= Alvaro Huerta =

American activist, author and scholar

Álvaro M. Huerta is an American activist, author and scholar. He currently serves as a Professor of Urban & Region Planning (URP) and Ethnic & Women’s Studies (EWS) at California State Polytechnic University, Pomona.

As a professor and researcher, Huerta focuses on community and economic development, critical race theory, identity politics, Chicana/o and Latina/o studies, immigration and Mexican diaspora, social movements, social networks and the informal economy.

== Early life ==
Born in Sacramento, California, Huerta grew up in Colonia Libertad in Tijuana, and in the Ramona Gardens housing project in East Los Angeles. He attended public inner-city schools and was the first in his family to pursue higher education.

== Education ==
Huerta earned his Bachelor's degree in History from the University of California, Los Angeles in 2003, later earning a Master's in Urban Planning in 2006. In 2011, Huerta earned a Ph.D. in City and Regional Planning from the University of California, Berkeley. Once interested in studying mathematics at UCLA, he later switched his study to obtaining a major in history, before eventually earning a Ph.D. in City and Regional planning.

== Career ==
Prior to his current Professorship, Huerta was a Research Fellow at the Latinx Education Research Center, Santa Clara University.
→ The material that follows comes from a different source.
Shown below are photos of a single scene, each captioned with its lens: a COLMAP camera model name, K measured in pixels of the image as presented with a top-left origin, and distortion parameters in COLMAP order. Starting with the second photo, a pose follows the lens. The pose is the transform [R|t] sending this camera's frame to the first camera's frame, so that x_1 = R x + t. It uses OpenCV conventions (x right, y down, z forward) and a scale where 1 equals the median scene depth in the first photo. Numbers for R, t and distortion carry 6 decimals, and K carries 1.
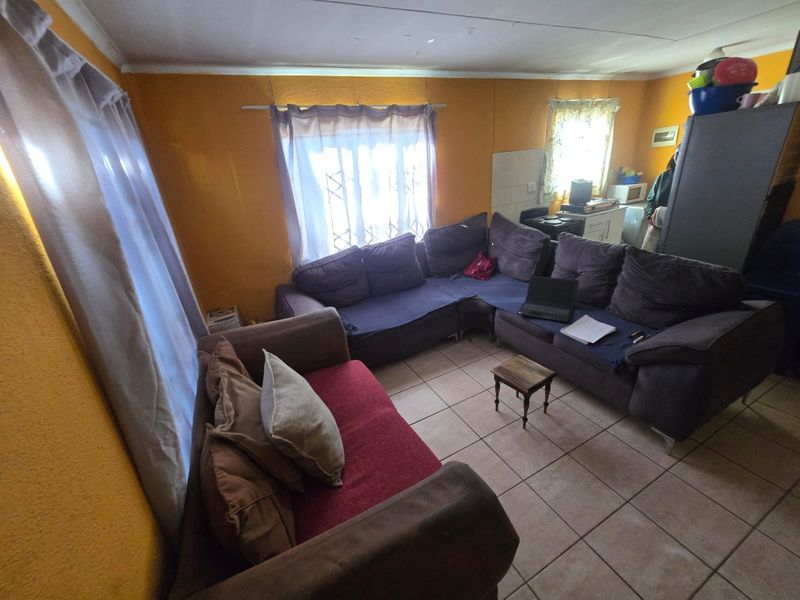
lens RADIAL K [[323.9, 0, 401.6], [0, 323.9, 305.2], [0, 0, 1]] dist [-0.001121, -0.000164]
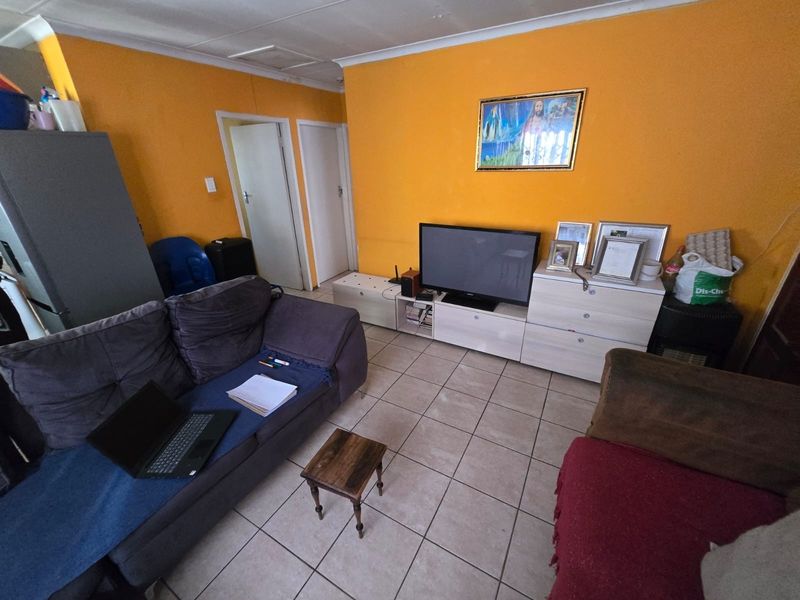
lens RADIAL K [[330.9, 0, 399.8], [0, 330.9, 303.3], [0, 0, 1]] dist [-0.002005, -0.000300]
pose [[-0.539217, -0.251873, 0.803620, -0.160234], [0.408158, 0.756512, 0.510976, -0.330868], [-0.736650, 0.603530, -0.305120, 0.832610]]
He was also previously a visiting scholar at the Chicano Studies Research Center, University of California, Los Angeles from 2010 to 2014. From 2010 to 2013, he also served as Adjunct Faculty in the Department of Urban Planning and Cesar E. Chavez Department of Chicana/o Studies, UCLA. Huerta also served as a Religion and Public Life Organizing Fellow, Harvard Divinity School, from 2021 to 2024.

In 2023, Huerta was named a recipient of the Grant Program for Diverse Voices by the Massachusetts Institute of Technology Press (MIT Press) for his publishing “Jardineros/Gardeners: Cultivating Los Angeles’ Front Lawn with Brown Hands, Migrant Networks, and Technology”. The grant is intended to extend funding for authors covering diverse and chronically underrepresented perspectives to propel research, coverage and publishing.

In 2014, Huerta was appointed as an Associate Professor of Urban and Regional Planning and Ethnic and Women's Studies at Cal Poly Pomona. In 2025, Huerta was promoted to Professor.

In 2011, Huerta received the American Planning Association's Paul Davidoff award.

Huerta has also contributed articles related to racial and working-class issues for numerous periodicals and online outlets, such as Boyle Heights Beat and LA Progressive.

Before attending graduate school, Huerta was a community organizer in Los Angeles, and was instrumental in the defeat of a power plant in South Gate and in fighting the City of Los Angeles’ leaf-blower ban, which disproportionately affected immigrant gardeners.

In 2025, Huerta was honored with the 2025 Bruin Excellence in Civic Engagement distinction for his activism in support of Latino/a communities.

== Publications ==

- Latina/o Immigrant Communities in the Xenophobic Era of Trump and Beyond (Hamilton Books | Rowman & Littlefield, June 2019)
- Reframing the Latino Immigration Debate: Towards a Humanistic Paradigm (San Diego State University Press, 2013)
  - In such novel he asks readers to assess or reassess the political, social, economic, and cultural issues going on at the United States/Mexican Border while providing real life images of the border provided by photographer Antonio Turok.
- Lead editor of People of Color in the United States: Contemporary Issues in Education, Work, Communities, Health, and Immigration (Volume 4).